Convolutional Neural Networks (CNNs) are well known for its ability to understand the spatial and positional features. 2D convolutional networks and widely used in computer vision related tasks. There are plenty of research happened and on going with 2D CNNs and the famous ImageNet challenge has gained an accuracy even better than humans!
Research teams have introduced several network architectures for solving the problem of image classification and related computer vision tasks. LeNet(1998), AlexNet(2012), VGGNet(2014), GoogleNet(2014), ResNet(2015) are some of the famous CNN architectures in use now. (I’ve discussed about using pre-trained models to perform transfer learning with these architectures here. Take a look. 🙂 )
It was all about 2D images. Then what about videos? 3D convolutions which applies a 3D kernel to the data and the kernel moves 3-directions (x, y and z) to calculates the feature representations is helpful in video event detection related tasks.
Same as in the area of 2D CNN architectures, researchers have introduced CNN architectures that are having 3D convolutional layers. They are performing well in video classification, event detection tasks. Some of these architectures have been adopted from the prevailing 2D CNN models by introducing 3D layers for them.
Tran et al. from Facebook AI Research introduced the C3D model to learn spatiotemporal features in videos using 3D convolutional Networks.This is the paper : “Learning Spatiotemporal Features with 3D Convolutional Networks“ In the original paper they have used Dropout to regularize the network.
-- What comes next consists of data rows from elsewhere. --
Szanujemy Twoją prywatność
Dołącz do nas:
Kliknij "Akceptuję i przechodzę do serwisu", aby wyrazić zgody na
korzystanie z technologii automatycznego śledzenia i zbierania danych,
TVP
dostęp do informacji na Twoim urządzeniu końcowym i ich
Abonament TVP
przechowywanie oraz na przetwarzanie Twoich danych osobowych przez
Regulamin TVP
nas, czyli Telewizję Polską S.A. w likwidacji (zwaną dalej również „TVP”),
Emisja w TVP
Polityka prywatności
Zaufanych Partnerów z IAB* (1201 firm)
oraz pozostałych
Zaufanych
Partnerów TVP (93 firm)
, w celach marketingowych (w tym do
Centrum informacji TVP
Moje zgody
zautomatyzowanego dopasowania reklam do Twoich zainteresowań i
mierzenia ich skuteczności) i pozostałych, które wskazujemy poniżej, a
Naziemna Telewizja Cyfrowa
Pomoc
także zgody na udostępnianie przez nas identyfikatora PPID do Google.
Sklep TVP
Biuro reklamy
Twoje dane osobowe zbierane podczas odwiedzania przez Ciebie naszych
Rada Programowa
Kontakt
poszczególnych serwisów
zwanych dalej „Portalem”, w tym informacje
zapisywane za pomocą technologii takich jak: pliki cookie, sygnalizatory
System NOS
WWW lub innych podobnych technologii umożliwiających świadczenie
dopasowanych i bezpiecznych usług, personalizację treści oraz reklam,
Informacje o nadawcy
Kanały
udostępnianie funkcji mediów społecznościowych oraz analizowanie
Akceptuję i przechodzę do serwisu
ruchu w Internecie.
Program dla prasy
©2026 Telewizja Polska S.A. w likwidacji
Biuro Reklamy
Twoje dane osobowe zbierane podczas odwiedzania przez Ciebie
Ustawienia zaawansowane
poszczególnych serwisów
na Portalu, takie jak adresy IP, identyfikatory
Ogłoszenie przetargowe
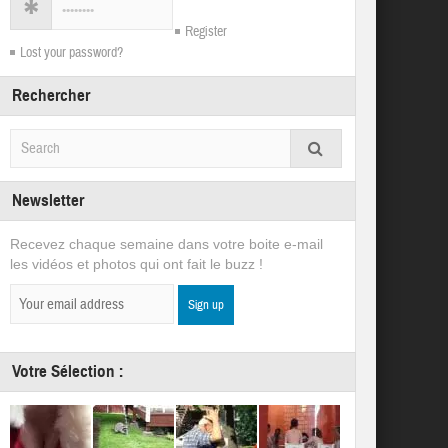
Register
Lost your password?
Rechercher
Newsletter
Recevez chaque semaine dans votre boite e-mail
les vidéos et photos qui ont fait le buzz !
Votre Sélection :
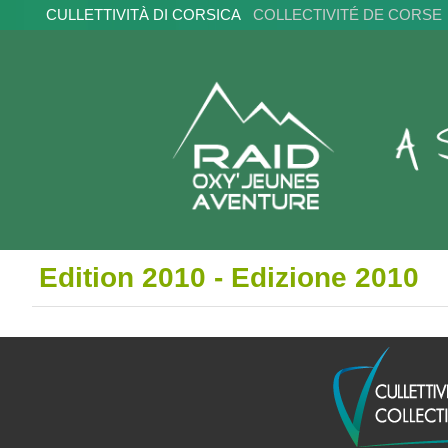
CULLETTIVITÀ DI CORSICA
COLLECTIVITÉ DE CORSE
Edition 2010 - Edizione 2010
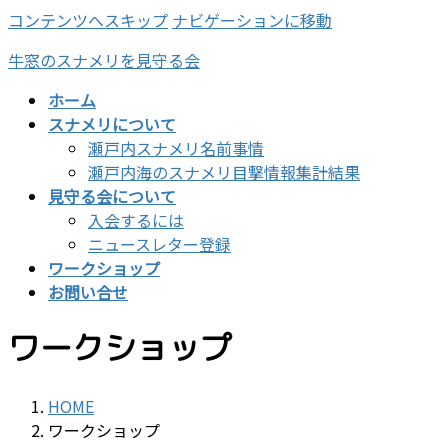
コンテンツへスキップ
ナビゲーションに移動
牛窓のスナメリを見守る会
ホーム
スナメリについて
瀬戸内スナメリ名前事情
瀬戸内海のスナメリ目撃情報集計結果
見守る会について
入会するには
ニュースレター登録
ワークショップ
お問い合せ
ワークショップ
HOME
ワークショップ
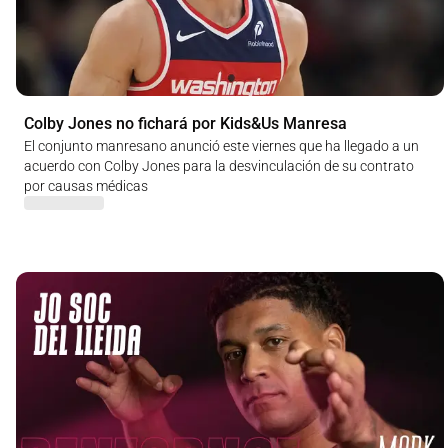
Colby Jones no fichará por Kids&Us Manresa
El conjunto manresano anunció este viernes que ha llegado a un
acuerdo con Colby Jones para la desvinculación de su contrato
por causas médicas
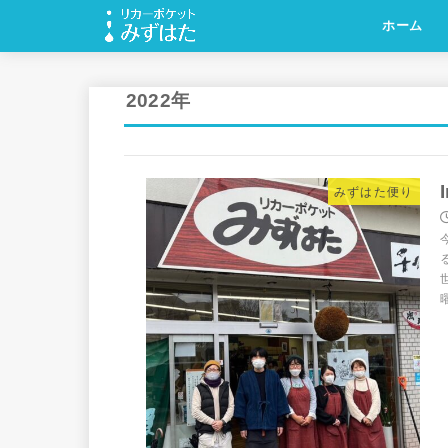
ホーム
2022年
みずはた便り
曜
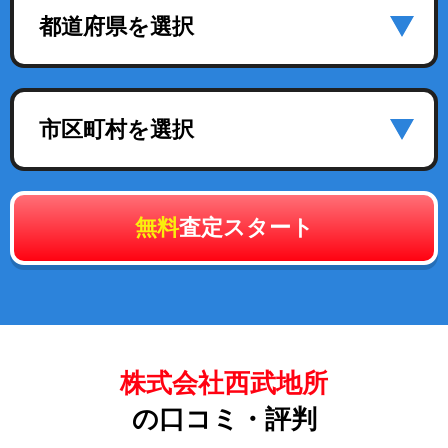
都道府県を選択
市区町村を選択
無料
査定スタート
株式会社西武地所
の口コミ・評判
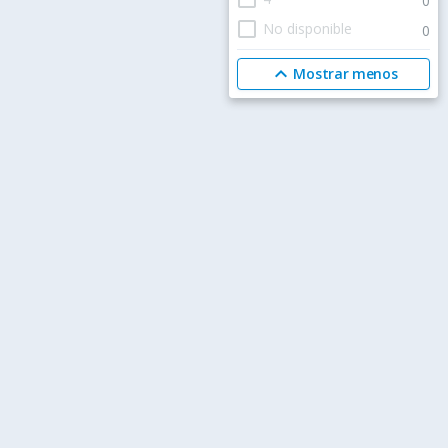
0
check_box_outline_blank
No disponible
0
expand_less
Mostrar menos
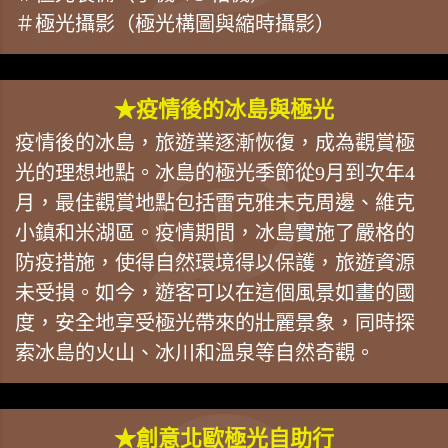
＃極光攝影（極光構圖與縮時攝影）
★疫情後的冰島與極光
疫情後的冰島，旅遊業逐漸恢復，成為觀賞極
光的理想地點。冰島的極光季節從9月到次年4
月，最佳觀賞地點包括雷克雅未克周邊、維克
小鎮和米湖區。疫情期間，冰島實施了嚴格的
防疫措施，使得自然環境得以保護，旅遊資源
未受損。如今，遊客可以在這個風景如畫的國
度，安全地享受極光帶來的壯麗景象，同時探
索冰島的火山、冰川和溫泉等自然奇觀。
★創意北歐極光自助行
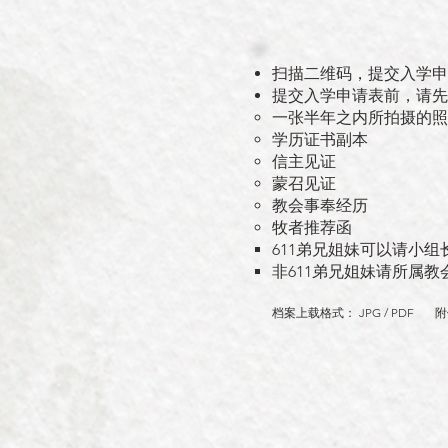
扫描二维码，提交入学申
提交入学申请表前，请先
一张半年之内所拍摄的照片
学历证书副本 ​​
信主见证
蒙召见证
教会事奉经历 ​
牧者推荐函
611弟兄姐妹可以请小
非611弟兄姐妹请所属教
档案上载格式： JPG / PDF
Instead of using dropout, I tried using Batch Normalization to regularize the network. Each convolutional layer id followed by a 3D batch normalization layer. With batch normalization, you can use bit bigger learning rates to train the network and it allows each layer of the network to learn by itself a little bit more independently from other layers.
This is just the PyTorch porting for the network. I use this network for video classification tasks which each video is having 16 RGB frames with the size of 112×112 pixels. So the tensor given as the input is (batch_size, 3, 16, 112, 112) . You can select the batch size according to the computation capacity you have.
Let the 3D Convo power be with you! Happy coding! 🙂